## START Data to process
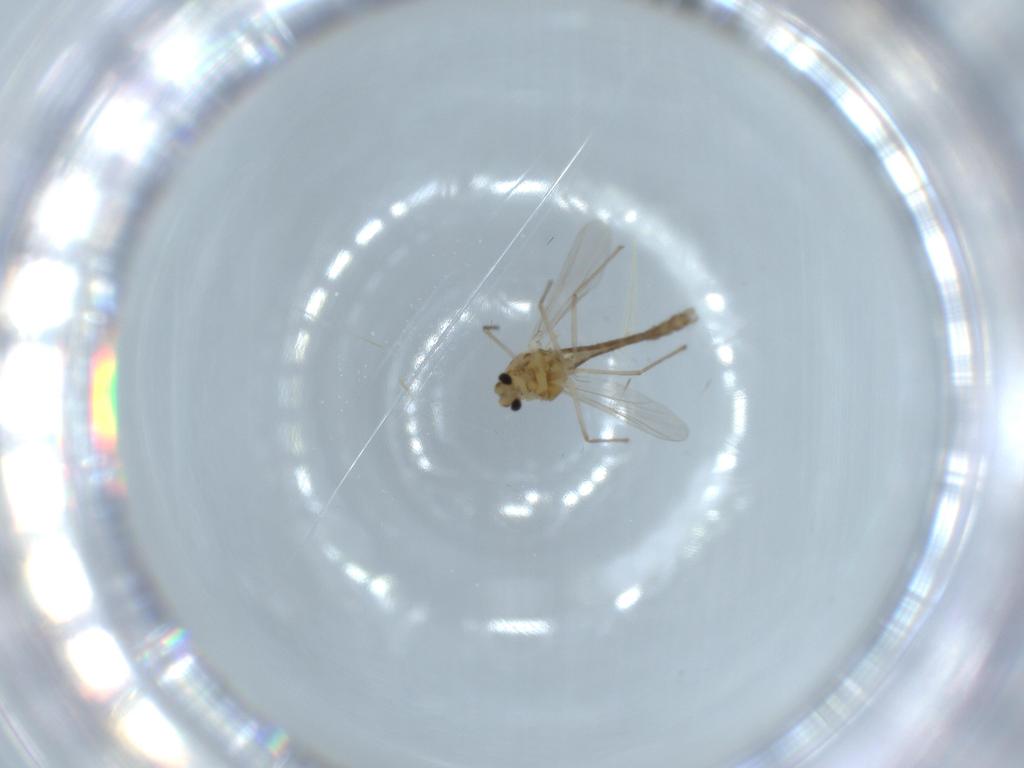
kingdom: Animalia
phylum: Arthropoda
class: Insecta
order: Diptera
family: Chironomidae
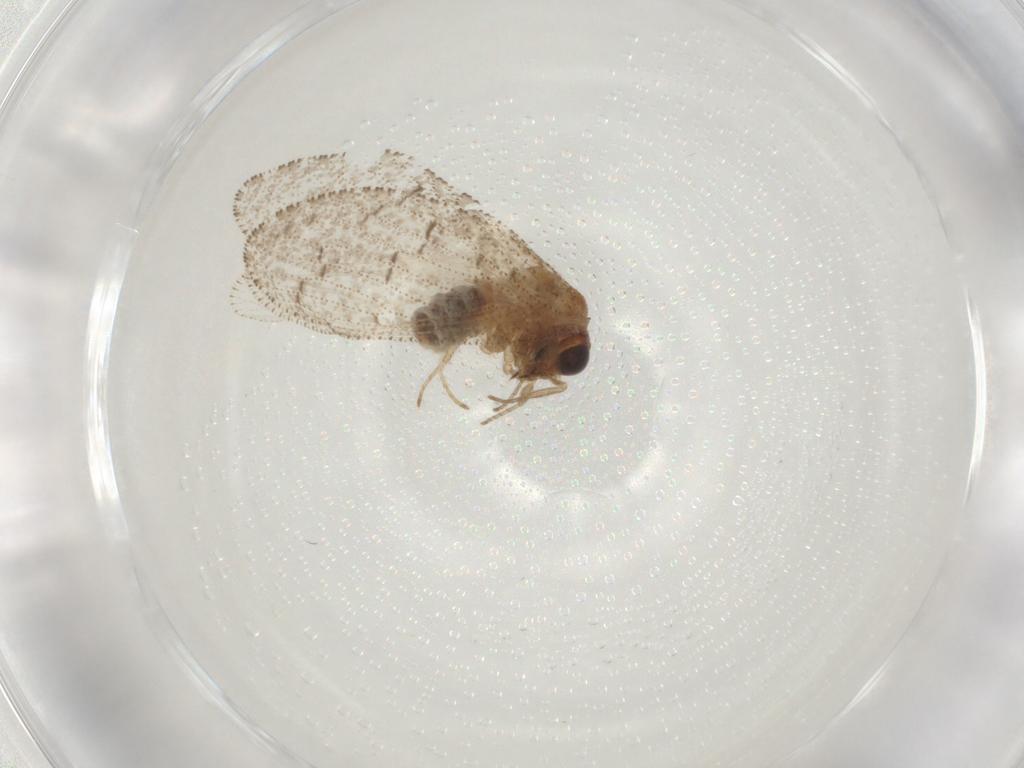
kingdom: Animalia
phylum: Arthropoda
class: Insecta
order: Neuroptera
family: Hemerobiidae
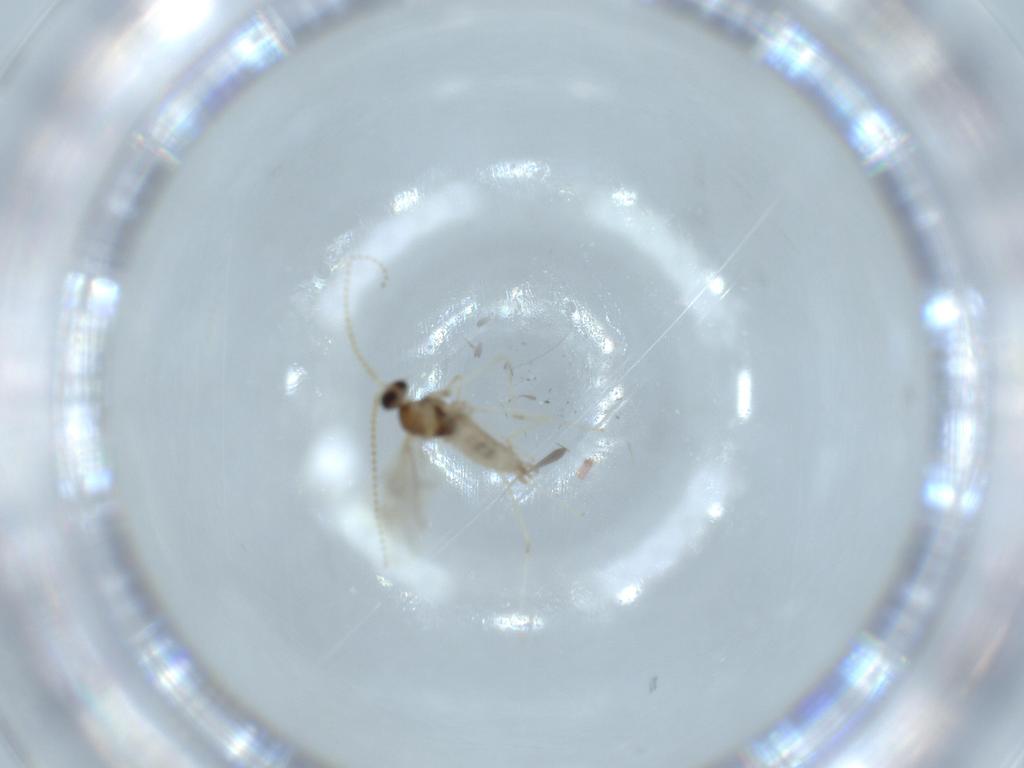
## END Data to process
◆ What to do
Please copy the naming lines from all the entries above word for word, leaving out the pictures.

◆ Solution for this problem
kingdom: Animalia
phylum: Arthropoda
class: Insecta
order: Diptera
family: Chironomidae
kingdom: Animalia
phylum: Arthropoda
class: Insecta
order: Neuroptera
family: Hemerobiidae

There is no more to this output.